Letters from Lodi
An insightful and objective look at viticulture and winemaking from the Lodi
Appellation and the growers and vintners behind these crafts. Told from the
perspective of multi-award winning wine journalist, Randy Caparoso.
Poetry in early Lodi autumn mornings
There is nothing like a late November walk through Lodi vineyards at the break of dawn; when vines are shrouded in ghostly fog, over a lush, green carpet soaked in numbing dew (waterproof boots recommended).
From afar, the dying leaves on the vines might look depressing – curled up or burnt crisp, another year of life on the wane – but up close, each leaf might also beguile the senses. As poets are apt to put it, there is beauty in death; particularly in cloaks of yellow, flames of orange, or rivers of blood-red color on gnarled spurs and trunks of more ancient vines.

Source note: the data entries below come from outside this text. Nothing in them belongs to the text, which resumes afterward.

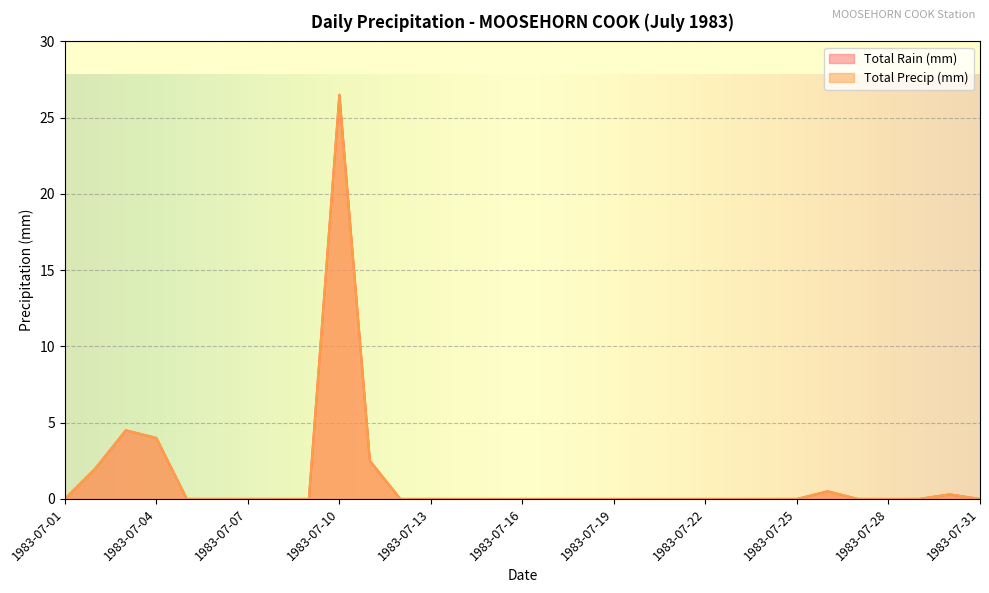

At 1983-07-22, list the series in order from smallest to largest.

Total Rain (mm), Total Precip (mm)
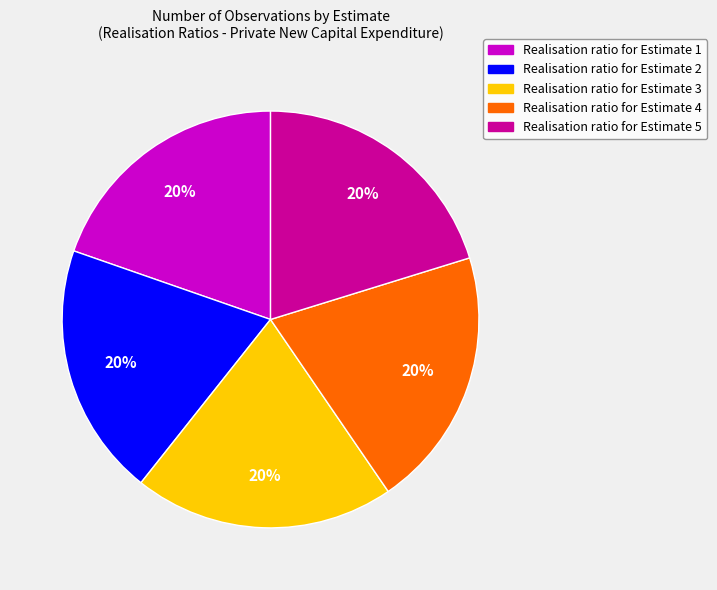

What percentage is the Realisation ratio for Estimate 2 slice, to the nearest percent?

20%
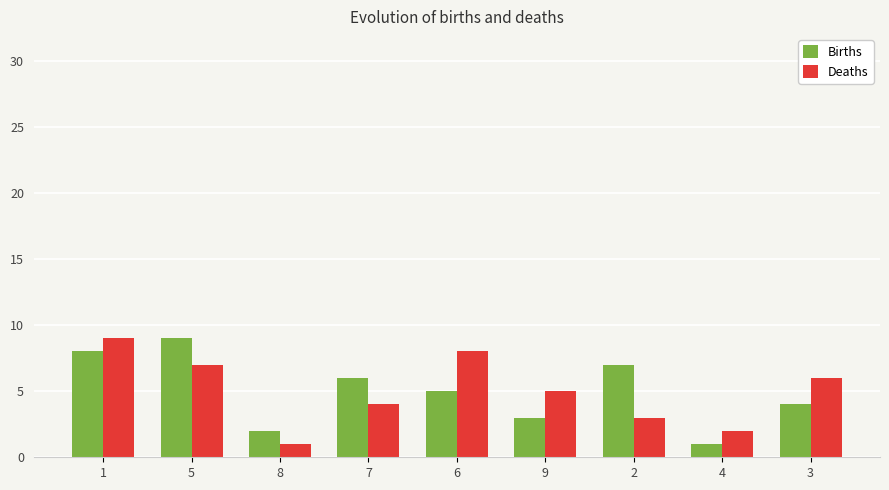

What is the value of the Deaths bar at the 7th from the left?

3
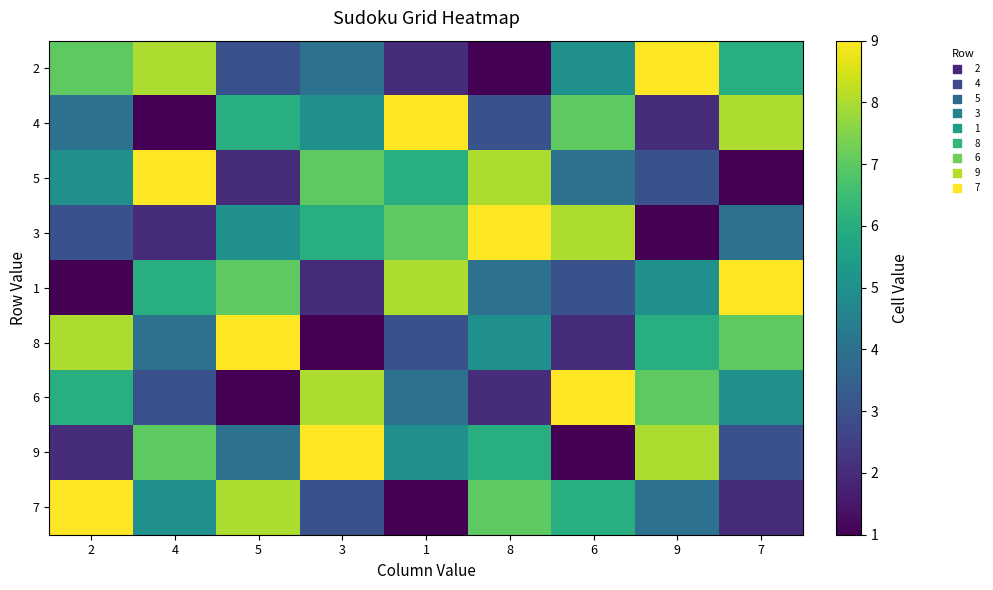

What is the minimum value shown in the chart?

1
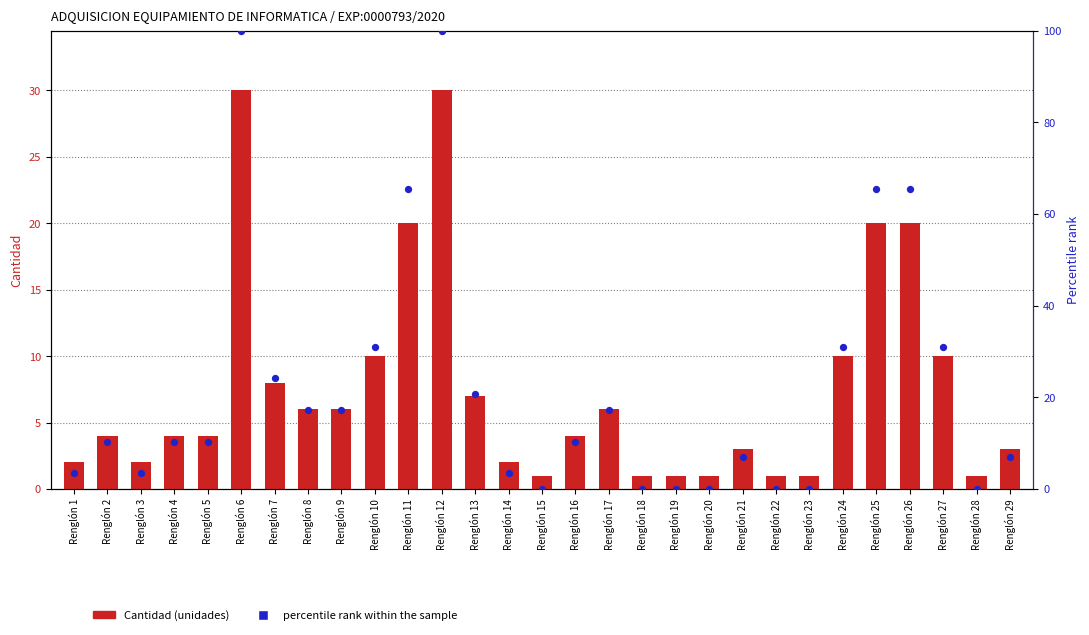

Is the value of percentile rank within the sample at Renglón 28 greater than the value of Cantidad (unidades) at Renglón 3?

No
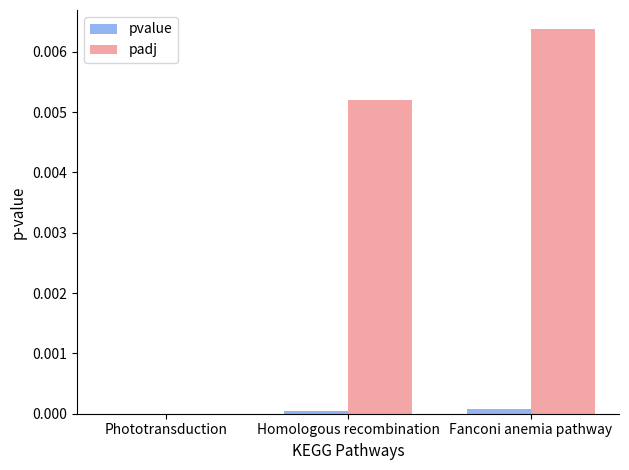

Which series has the largest range (max minus min)?

padj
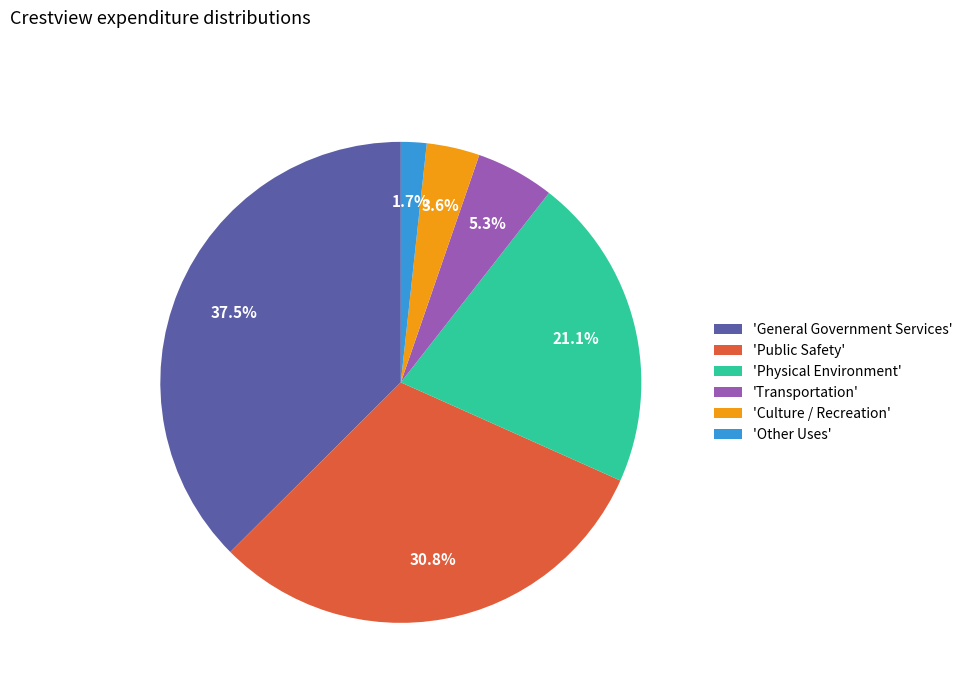

Do 'General Government Services' and 'Other Uses' together represent more than half of the pie?

No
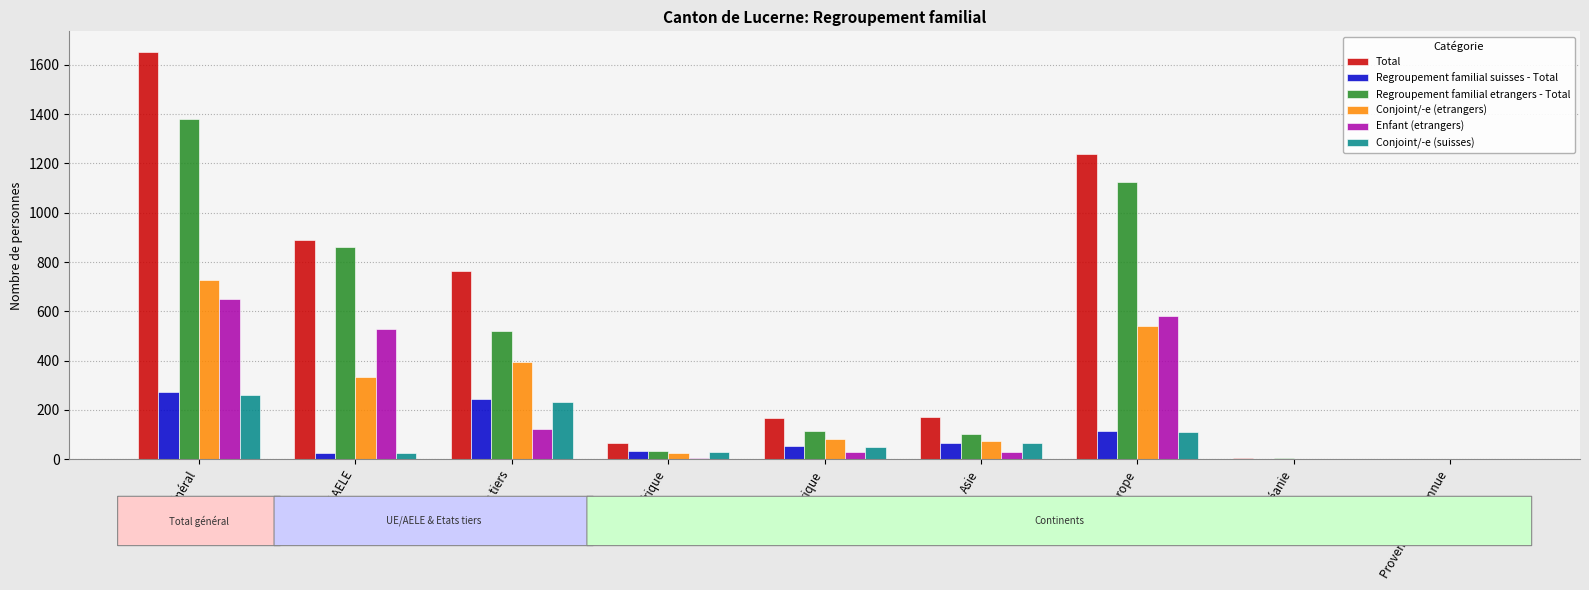

What is the average value of the Regroupement familial etrangers - Total series?

460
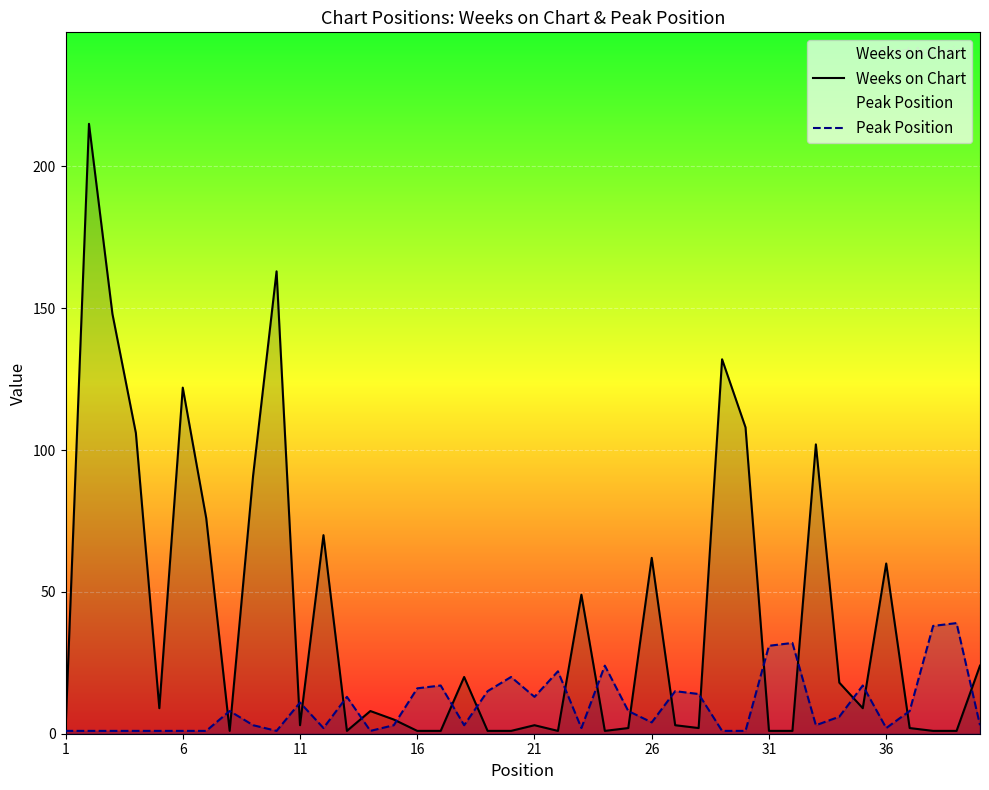

Which series has the largest total across all categories?

Weeks on Chart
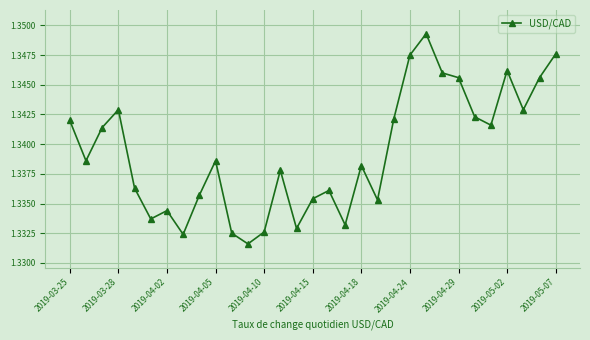

What is the sum of all values?

41.5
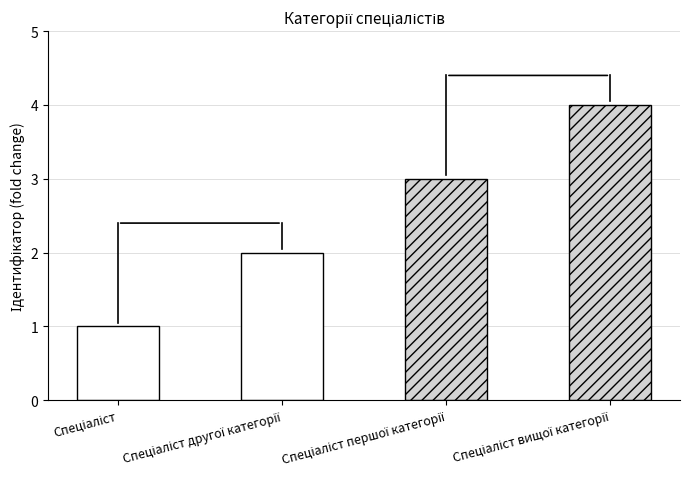

How many values are below 3?

2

Who doesn’t find joy in such loud and violent cacophony?
Hence, the snippets of verse that these photos – recently snapped in the oldest block of Carignan vines (planted in the 1890s) in Spenker Ranch, now better known as the Jessie’s Grove property – seem to whisper, as Emily Dickinson does in...
As Summer into Autumn slips
And yet we sooner say
"The Summer" than "the Autumn," lest
We turn the sun away,
The familiar, deathly feel of cold air and shadowy days, as Robert Frost wrote, is My November Guest...
My sorrow, when she’s here with me,
Thinks these dark days of autumn rain
Are beautiful as days can be;
She loves the bare, the withered tree;
She walks the sodden pasture lane.
In Lodi, the early morning fog slithers in from the Delta, like insiduous waves of air in Percy Bysshe Shelley’s Ode to the West Wind...
O wild West Wind, thou breath of Autumn’s being,
Thou, from whose unseen presence the leaves dead
Are driven, like ghosts from an enchanter fleeing...
Like the moldy residuals of the past year's harvest pictured above, Thomas Hood envisioned the season's blurred, disquieting edges in the verse of his Autumn...
I Saw old Autumn in the misty morn
Stand shadowless like Silence, listening
Although in Emily Dickinson's reclusive yet whimsical mind, there was rhythmic mirth to be found in autumn's dying colors in her III. NATURE XXVIII. AUTUMN....
The rose is out of town.
The maple wears a gayer scarf,
The field a scarlet gown.
Lest I should be old-fashioned,
I'll put a trinket on.
Inevitably, in fall, Dickinson would find pulsating life in fields painted with red...
The name – of it – is "Autumn" –
The hue – of it – is Blood –
An Artery – upon the Hill –
A Vein – along the Road –
While Robert Louis Stevenson could proclaim, in Autumn Fires...
Sing a song of seasons!
Something bright in all!
Flowers in the summer,
Fires in the fall!
Emily Bronte waxed blithely, although with some glee, that Fall leaves fall...
Every leaf speaks bliss to me
Fluttering from the autumn tree.
While an emotional Carl Sandburg found in Autumn Movement...
I CRIED over beautiful things knowing no beautiful thing lasts.
Edna St. Vincent found something of redemption in The Death of Autumn...
My heart. I know that Beauty must ail and die,
And will be born again -- but ah, to see
Beauty stiffened, staring up at the sky!
Oh, Autumn! Autumn! – What is the Spring to me?
And as Patricia L. Cisco chortles, this is a time of year to, like, "make like a tree and leaf"...
Sing to me, Autumn, with the rustle of your leaves.
Breathe on me your spicy scents that flow within your breeze.